27. When he asked how many of our members practiced in this area, two or three hands fluttered. We were approaching the cocktail hour. When he solicited questions, there were none. I was checking my Facebook. So, this guy cut to the quick, told us what we needed to know, was obviously poised and smart, and got off the stage, having done his solemn duty, even sending us greetings from his state association. What I learned was Alabama is not the place to file a class action, the new law is not that impossible, and it really narrows the focus which increases predictability.

28,. I admit, when they changed Christina Steinbeckter, of Fastcase, Washington DC’s topic to “boolian logic” I was “out of there” for , a martini, and raw oysters, and Mahi Mahi at the Tidewater, but it was an uplifting day.

29. Once I heard her talk the next day, I was VERY sad I missed her first talk. There is a lot of power in boolian logic, and when I had trouble following the basis course, I knew I had missed out by not learning the advanced. Fortunately Fastcase has frequent webinars available, for every member of the WV Bar! An impressive feature of Fastcase is its graphical relevance and timeline chart. The cases most likely to be on point jump out by the size and position of the circle representing that case.

30. Saturday Morning started very strong, with Thomas J. Hurney, Jackson Kelly, PLLC, “Telling the Story in The Closing Argument”. Yes, as a long time member of WVTLA/WVAJ I have heard much of this before, but the 20% I had not heard was worth the price of admission. And, recent, important, case law needs to be reviewed by all of us. Excellent reminder that if you are going to trash the other side’s expert or lawyer, you had BETTER have torn them up well in your cross examination, and your assertions had better be supported by identifiable evidence. If not, you are likely to lose on appeal. For me, this presentation was a “sleeper” which made me glad I got up on time.

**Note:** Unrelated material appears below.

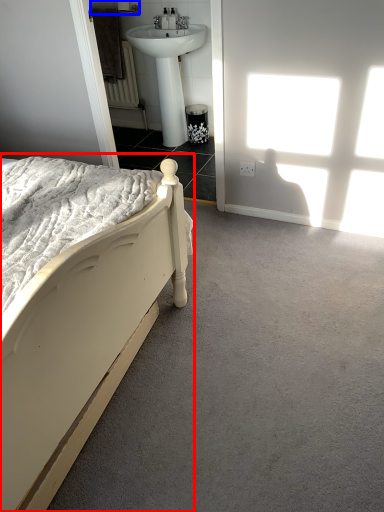
Question: Which of the following is the farthest to the observer, bed (highlighted by a red box) or towel bar (highlighted by a blue box)?

Choices:
 (A) bed
 (B) towel bar

Answer: (B)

31. William Hinerman, Unit Chief IC3, Federal Bureau of Investigation, Fairmont, WV, gave a fascinating and enlightening summary of his work monitoring nationally and world wide internet crime and scams. I knew of much of this in general, but founds the specifics to be very troubling; yet another part of the 40% of bad that comes with the 60% good coming out of the Internet Revolution.

32. The only downer to this seminar was, where are the young and younger lawyers, and why is attendance around one per cent (1%) of the 8000 WV lawyers???

33. Full disclosure; for 20+ years, I missed the majority of the annual meetings. The Trial Lawyers met in Feb and June, but the State Bar met at THE GREEBRIAR (which I could NOT afford) during our youth soccer travelling season. Buckhannon lawyer, Bob Wallace, was a State Bar President several years ago, but that is not likely for Buckhannon in the foreseeable future.

34. I fear that something is now missing from the body of lawyers in WV; not certain individials who are doing marvelous things for clients, family and community. The missing element is a shared sense of professional responsibility, to the profession, not just ourselves or even our clients. We seem to be lacking a sense of responsibility to the profession itself, to our need to be current in our learning and our need to connect with one another and share ideas and values.

35. The grey heads moved out of the room, heads shaking with puzzlement at Barron’s tips and teachings. The younger lawyers, and I not so young, were saying WOW!

I learned a great deal last week-end and am glad to have reproduced some of it here.